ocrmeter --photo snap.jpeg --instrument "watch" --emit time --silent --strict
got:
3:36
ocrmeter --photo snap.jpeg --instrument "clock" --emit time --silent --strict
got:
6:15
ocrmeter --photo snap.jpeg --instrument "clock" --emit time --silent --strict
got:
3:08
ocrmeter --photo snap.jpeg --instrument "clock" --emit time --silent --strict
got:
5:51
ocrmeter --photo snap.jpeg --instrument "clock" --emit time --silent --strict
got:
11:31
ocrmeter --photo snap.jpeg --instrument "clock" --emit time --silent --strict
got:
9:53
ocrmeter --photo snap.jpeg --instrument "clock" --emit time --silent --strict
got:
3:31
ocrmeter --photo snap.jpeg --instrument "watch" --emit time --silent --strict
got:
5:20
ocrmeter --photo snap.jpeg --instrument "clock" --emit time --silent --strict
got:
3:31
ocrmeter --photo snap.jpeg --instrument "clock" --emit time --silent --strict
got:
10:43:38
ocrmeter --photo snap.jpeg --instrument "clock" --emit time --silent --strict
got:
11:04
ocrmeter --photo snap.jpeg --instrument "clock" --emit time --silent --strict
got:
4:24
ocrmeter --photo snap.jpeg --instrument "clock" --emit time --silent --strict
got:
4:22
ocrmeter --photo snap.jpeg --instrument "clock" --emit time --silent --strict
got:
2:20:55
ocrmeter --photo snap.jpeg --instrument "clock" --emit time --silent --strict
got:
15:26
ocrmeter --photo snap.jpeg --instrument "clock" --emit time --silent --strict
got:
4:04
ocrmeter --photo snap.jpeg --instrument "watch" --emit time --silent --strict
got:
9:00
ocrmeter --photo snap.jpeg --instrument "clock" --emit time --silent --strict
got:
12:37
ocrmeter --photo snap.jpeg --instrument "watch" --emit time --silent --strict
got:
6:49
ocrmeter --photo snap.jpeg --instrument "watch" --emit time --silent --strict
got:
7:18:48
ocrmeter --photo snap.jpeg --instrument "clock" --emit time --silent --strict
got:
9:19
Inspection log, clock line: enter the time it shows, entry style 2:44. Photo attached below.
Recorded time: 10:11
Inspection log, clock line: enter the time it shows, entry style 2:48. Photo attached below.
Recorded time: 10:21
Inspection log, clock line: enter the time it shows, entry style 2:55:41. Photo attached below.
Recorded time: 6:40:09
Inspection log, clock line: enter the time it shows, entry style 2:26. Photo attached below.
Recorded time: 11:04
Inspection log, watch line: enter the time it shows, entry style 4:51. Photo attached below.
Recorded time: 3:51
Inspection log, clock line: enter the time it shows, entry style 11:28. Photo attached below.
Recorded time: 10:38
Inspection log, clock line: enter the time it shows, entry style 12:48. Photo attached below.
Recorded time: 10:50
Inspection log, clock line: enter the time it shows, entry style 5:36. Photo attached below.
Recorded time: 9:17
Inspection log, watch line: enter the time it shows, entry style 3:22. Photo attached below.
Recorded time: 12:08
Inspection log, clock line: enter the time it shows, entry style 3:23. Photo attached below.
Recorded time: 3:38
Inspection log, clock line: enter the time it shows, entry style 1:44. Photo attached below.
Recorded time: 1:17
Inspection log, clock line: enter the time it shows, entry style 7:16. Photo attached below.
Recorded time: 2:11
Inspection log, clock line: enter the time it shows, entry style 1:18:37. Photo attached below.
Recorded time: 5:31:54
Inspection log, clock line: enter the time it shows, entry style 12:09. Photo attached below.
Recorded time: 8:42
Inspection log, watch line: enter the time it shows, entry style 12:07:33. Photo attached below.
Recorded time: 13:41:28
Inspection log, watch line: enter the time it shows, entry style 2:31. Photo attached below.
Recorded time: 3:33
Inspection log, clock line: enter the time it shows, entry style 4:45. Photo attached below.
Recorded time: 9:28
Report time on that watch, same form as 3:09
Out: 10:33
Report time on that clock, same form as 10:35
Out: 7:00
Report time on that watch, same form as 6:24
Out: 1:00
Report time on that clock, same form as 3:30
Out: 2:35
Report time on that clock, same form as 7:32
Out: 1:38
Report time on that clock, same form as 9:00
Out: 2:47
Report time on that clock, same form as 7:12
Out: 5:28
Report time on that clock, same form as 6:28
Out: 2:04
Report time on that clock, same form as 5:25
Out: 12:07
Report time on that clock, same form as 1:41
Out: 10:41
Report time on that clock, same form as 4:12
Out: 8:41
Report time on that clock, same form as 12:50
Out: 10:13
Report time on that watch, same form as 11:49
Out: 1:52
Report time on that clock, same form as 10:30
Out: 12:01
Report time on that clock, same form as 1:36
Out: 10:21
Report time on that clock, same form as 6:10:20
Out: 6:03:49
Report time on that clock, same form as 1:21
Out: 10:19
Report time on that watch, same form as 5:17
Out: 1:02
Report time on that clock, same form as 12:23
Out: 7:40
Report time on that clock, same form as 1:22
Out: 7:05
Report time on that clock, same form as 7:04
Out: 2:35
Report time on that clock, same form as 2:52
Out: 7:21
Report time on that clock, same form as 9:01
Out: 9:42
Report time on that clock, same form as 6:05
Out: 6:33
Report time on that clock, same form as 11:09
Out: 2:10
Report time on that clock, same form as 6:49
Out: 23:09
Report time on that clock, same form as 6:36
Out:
• • •
Work instructions :: Can you convert every line of the items above into a JSON list of strings, one string per line, with blank lines omitted?

Answer for the task ::
[
  "ocrmeter --photo snap.jpeg --instrument \"watch\" --emit time --silent --strict",
  "got:",
  "3:36",
  "ocrmeter --photo snap.jpeg --instrument \"clock\" --emit time --silent --strict",
  "got:",
  "6:15",
  "ocrmeter --photo snap.jpeg --instrument \"clock\" --emit time --silent --strict",
  "got:",
  "3:08",
  "ocrmeter --photo snap.jpeg --instrument \"clock\" --emit time --silent --strict",
  "got:",
  "5:51",
  "ocrmeter --photo snap.jpeg --instrument \"clock\" --emit time --silent --strict",
  "got:",
  "11:31",
  "ocrmeter --photo snap.jpeg --instrument \"clock\" --emit time --silent --strict",
  "got:",
  "9:53",
  "ocrmeter --photo snap.jpeg --instrument \"clock\" --emit time --silent --strict",
  "got:",
  "3:31",
  "ocrmeter --photo snap.jpeg --instrument \"watch\" --emit time --silent --strict",
  "got:",
  "5:20",
  "ocrmeter --photo snap.jpeg --instrument \"clock\" --emit time --silent --strict",
  "got:",
  "3:31",
  "ocrmeter --photo snap.jpeg --instrument \"clock\" --emit time --silent --strict",
  "got:",
  "10:43:38",
  "ocrmeter --photo snap.jpeg --instrument \"clock\" --emit time --silent --strict",
  "got:",
  "11:04",
  "ocrmeter --photo snap.jpeg --instrument \"clock\" --emit time --silent --strict",
  "got:",
  "4:24",
  "ocrmeter --photo snap.jpeg --instrument \"clock\" --emit time --silent --strict",
  "got:",
  "4:22",
  "ocrmeter --photo snap.jpeg --instrument \"clock\" --emit time --silent --strict",
  "got:",
  "2:20:55",
  "ocrmeter --photo snap.jpeg --instrument \"clock\" --emit time --silent --strict",
  "got:",
  "15:26",
  "ocrmeter --photo snap.jpeg --instrument \"clock\" --emit time --silent --strict",
  "got:",
  "4:04",
  "ocrmeter --photo snap.jpeg --instrument \"watch\" --emit time --silent --strict",
  "got:",
  "9:00",
  "ocrmeter --photo snap.jpeg --instrument \"clock\" --emit time --silent --strict",
  "got:",
  "12:37",
  "ocrmeter --photo snap.jpeg --instrument \"watch\" --emit time --silent --strict",
  "got:",
  "6:49",
  "ocrmeter --photo snap.jpeg --instrument \"watch\" --emit time --silent --strict",
  "got:",
  "7:18:48",
  "ocrmeter --photo snap.jpeg --instrument \"clock\" --emit time --silent --strict",
  "got:",
  "9:19",
  "Inspection log, clock line: enter the time it shows, entry style 2:44. Photo attached below.",
  "Recorded time: 10:11",
  "Inspection log, clock line: enter the time it shows, entry style 2:48. Photo attached below.",
  "Recorded time: 10:21",
  "Inspection log, clock line: enter the time it shows, entry style 2:55:41. Photo attached below.",
  "Recorded time: 6:40:09",
  "Inspection log, clock line: enter the time it shows, entry style 2:26. Photo attached below.",
  "Recorded time: 11:04",
  "Inspection log, watch line: enter the time it shows, entry style 4:51. Photo attached below.",
  "Recorded time: 3:51",
  "Inspection log, clock line: enter the time it shows, entry style 11:28. Photo attached below.",
  "Recorded time: 10:38",
  "Inspection log, clock line: enter the time it shows, entry style 12:48. Photo attached below.",
  "Recorded time: 10:50",
  "Inspection log, clock line: enter the time it shows, entry style 5:36. Photo attached below.",
  "Recorded time: 9:17",
  "Inspection log, watch line: enter the time it shows, entry style 3:22. Photo attached below.",
  "Recorded time: 12:08",
  "Inspection log, clock line: enter the time it shows, entry style 3:23. Photo attached below.",
  "Recorded time: 3:38",
  "Inspection log, clock line: enter the time it shows, entry style 1:44. Photo attached below.",
  "Recorded time: 1:17",
  "Inspection log, clock line: enter the time it shows, entry style 7:16. Photo attached below.",
  "Recorded time: 2:11",
  "Inspection log, clock line: enter the time it shows, entry style 1:18:37. Photo attached below.",
  "Recorded time: 5:31:54",
  "Inspection log, clock line: enter the time it shows, entry style 12:09. Photo attached below.",
  "Recorded time: 8:42",
  "Inspection log, watch line: enter the time it shows, entry style 12:07:33. Photo attached below.",
  "Recorded time: 13:41:28",
  "Inspection log, watch line: enter the time it shows, entry style 2:31. Photo attached below.",
  "Recorded time: 3:33",
  "Inspection log, clock line: enter the time it shows, entry style 4:45. Photo attached below.",
  "Recorded time: 9:28",
  "Report time on that watch, same form as 3:09",
  "Out: 10:33",
  "Report time on that clock, same form as 10:35",
  "Out: 7:00",
  "Report time on that watch, same form as 6:24",
  "Out: 1:00",
  "Report time on that clock, same form as 3:30",
  "Out: 2:35",
  "Report time on that clock, same form as 7:32",
  "Out: 1:38",
  "Report time on that clock, same form as 9:00",
  "Out: 2:47",
  "Report time on that clock, same form as 7:12",
  "Out: 5:28",
  "Report time on that clock, same form as 6:28",
  "Out: 2:04",
  "Report time on that clock, same form as 5:25",
  "Out: 12:07",
  "Report time on that clock, same form as 1:41",
  "Out: 10:41",
  "Report time on that clock, same form as 4:12",
  "Out: 8:41",
  "Report time on that clock, same form as 12:50",
  "Out: 10:13",
  "Report time on that watch, same form as 11:49",
  "Out: 1:52",
  "Report time on that clock, same form as 10:30",
  "Out: 12:01",
  "Report time on that clock, same form as 1:36",
  "Out: 10:21",
  "Report time on that clock, same form as 6:10:20",
  "Out: 6:03:49",
  "Report time on that clock, same form as 1:21",
  "Out: 10:19",
  "Report time on that watch, same form as 5:17",
  "Out: 1:02",
  "Report time on that clock, same form as 12:23",
  "Out: 7:40",
  "Report time on that clock, same form as 1:22",
  "Out: 7:05",
  "Report time on that clock, same form as 7:04",
  "Out: 2:35",
  "Report time on that clock, same form as 2:52",
  "Out: 7:21",
  "Report time on that clock, same form as 9:01",
  "Out: 9:42",
  "Report time on that clock, same form as 6:05",
  "Out: 6:33",
  "Report time on that clock, same form as 11:09",
  "Out: 2:10",
  "Report time on that clock, same form as 6:49",
  "Out: 23:09",
  "Report time on that clock, same form as 6:36",
  "Out:"
]